Up to our axles in the fine grained silt we inched forward, the vehicle’s frame vibrating heavily and the air filling with the stench of the clutch. After what seemed like a brief eternity we closed in at the bank and finally the front wheels gripped at solid rock as we abruptly climbed the steep slope which Thomas had aimed at in a sharp angle.

 

“Well done mate”, I congratulated us after we had gulped down several cups of water. “You won’t like to hear this, but you’ll have to get us back half way, we might have passed one” I said. After a long unbelieving stare, sweat dripping from his nose, Thomas replied: “You … can … walk!” I looked out the window into the billowing air and the prospect of walking the deep sand under the scorching sun seemed little auspicious. “Come on bro” I smiled, “keep our left wheels on the ground, follow that bank towards the small ridge over there, turn left, gather momentum and cross that depression, and then continue along the bank at the far side.

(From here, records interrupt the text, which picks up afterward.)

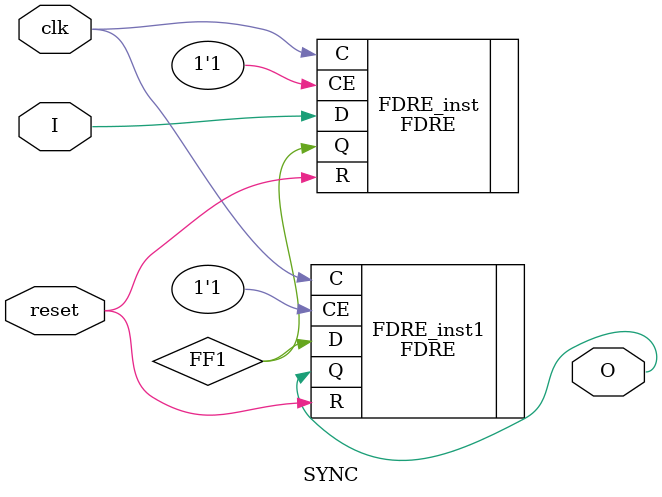
<source format=v>
`timescale 1ns / 1ps


module SYNC(
output O,
input I,
input clk,
input reset
    );
    
    
      (* ASYNC_REG = "TRUE" *) wire FF1;
    
             FDRE
        #(
            .INIT(1'b0)//Initialvalueofregister(1'b0or1'b1)
         )
        FDRE_inst(
        .Q(FF1),//1-bit Data output
        .C(clk),//1-bit Clock input
        .CE(1'b1), //1-bit Clock enable input
        .R(reset),//1- bit Synchronous reset input
        .D(I)//1 -bit Data input
        );
        
        
                     FDRE
        #(
            .INIT(1'b0)//Initialvalueofregister(1'b0or1'b1)
         )
        FDRE_inst1(
        .Q(O),//1-bit Data output
        .C(clk),//1-bit Clock input
        .CE(1'b1), //1-bit Clock enable input
        .R(reset),//1- bit Synchronous reset input
        .D(FF1)//1 -bit Data input
        );
        
        
        
        
endmodule

</source>
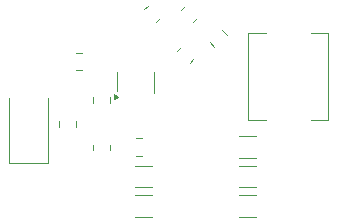
<source format=gbr>
%TF.GenerationSoftware,KiCad,Pcbnew,8.0.6*%
%TF.CreationDate,2024-12-11T22:55:20+08:00*%
%TF.ProjectId,mp2236_power_driver,6d703232-3336-45f7-906f-7765725f6472,rev?*%
%TF.SameCoordinates,Original*%
%TF.FileFunction,Legend,Top*%
%TF.FilePolarity,Positive*%
%FSLAX46Y46*%
G04 Gerber Fmt 4.6, Leading zero omitted, Abs format (unit mm)*
G04 Created by KiCad (PCBNEW 8.0.6) date 2024-12-11 22:55:20*
%MOMM*%
%LPD*%
G01*
G04 APERTURE LIST*
%ADD10C,0.120000*%
G04 APERTURE END LIST*
D10*
X122040835Y-61519718D02*
X121719718Y-61840835D01*
X123080282Y-62559165D02*
X122759165Y-62880282D01*
X130500000Y-63800000D02*
X130500000Y-71200000D01*
X130500000Y-63800000D02*
X132000000Y-63800000D01*
X130500000Y-71200000D02*
X132000000Y-71200000D01*
X137300000Y-63800000D02*
X135800000Y-63800000D01*
X137300000Y-71200000D02*
X135800000Y-71200000D01*
X137300000Y-71200000D02*
X137300000Y-63800000D01*
X131173752Y-72590000D02*
X129751248Y-72590000D01*
X131173752Y-74410000D02*
X129751248Y-74410000D01*
X131173752Y-77590000D02*
X129751248Y-77590000D01*
X131173752Y-79410000D02*
X129751248Y-79410000D01*
X115972936Y-65515000D02*
X116427064Y-65515000D01*
X115972936Y-66985000D02*
X116427064Y-66985000D01*
X131173752Y-75090000D02*
X129751248Y-75090000D01*
X131173752Y-76910000D02*
X129751248Y-76910000D01*
X127295543Y-64634990D02*
X127665010Y-65004457D01*
X128334990Y-63595543D02*
X128704457Y-63965010D01*
X120988748Y-72765000D02*
X121511252Y-72765000D01*
X120988748Y-74235000D02*
X121511252Y-74235000D01*
X125165010Y-61530898D02*
X124795543Y-61900365D01*
X126204457Y-62570345D02*
X125834990Y-62939812D01*
X117365000Y-69761252D02*
X117365000Y-69238748D01*
X118835000Y-69761252D02*
X118835000Y-69238748D01*
X124519718Y-65340835D02*
X124840835Y-65019718D01*
X125559165Y-66380282D02*
X125880282Y-66059165D01*
X119445000Y-67920000D02*
X119445000Y-67120000D01*
X119445000Y-67920000D02*
X119445000Y-68720000D01*
X122515000Y-68880000D02*
X122515000Y-67120000D01*
X119520000Y-69220000D02*
X119190000Y-69460000D01*
X119190000Y-68980000D01*
X119520000Y-69220000D01*
G36*
X119520000Y-69220000D02*
G01*
X119190000Y-69460000D01*
X119190000Y-68980000D01*
X119520000Y-69220000D01*
G37*
X110250000Y-74810000D02*
X110250000Y-69300000D01*
X110250000Y-74810000D02*
X113550000Y-74810000D01*
X113550000Y-74810000D02*
X113550000Y-69300000D01*
X120951248Y-77590000D02*
X122373752Y-77590000D01*
X120951248Y-79410000D02*
X122373752Y-79410000D01*
X117365000Y-73752064D02*
X117365000Y-73297936D01*
X118835000Y-73752064D02*
X118835000Y-73297936D01*
X120951248Y-75090000D02*
X122373752Y-75090000D01*
X120951248Y-76910000D02*
X122373752Y-76910000D01*
X114465000Y-71752064D02*
X114465000Y-71297936D01*
X115935000Y-71752064D02*
X115935000Y-71297936D01*
M02*

</source>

Just hug the coast and we will make it.” “You push us out” he stated und kicked in the gear.

 

After some tricky climbing along the steep bank, tilting our Toyota to frightening angles, we found the rock I had seen. It was an upturned stone, casting a small shadow which I had mistaken for a solid object. We turned to resume our course and again I caught sight of the crumpled tin canister in the distance. “Let’s pass there” I pointed towards the now familiar landmark, which was redundant as Thomas had already steered in its direction.

 

We both continued to scan sideward and it was only after some time that I looked up for a general view around when I spotted the large can, which by now we had almost reached. It was twenty meters in front of us. With its bent and folded structure it was hard to imagine its original shape. I was still wondering about the former purpose of the device when we slowly passed it just a couple of paces to our right. “Stop” I whispered, and the car rolled to a halt.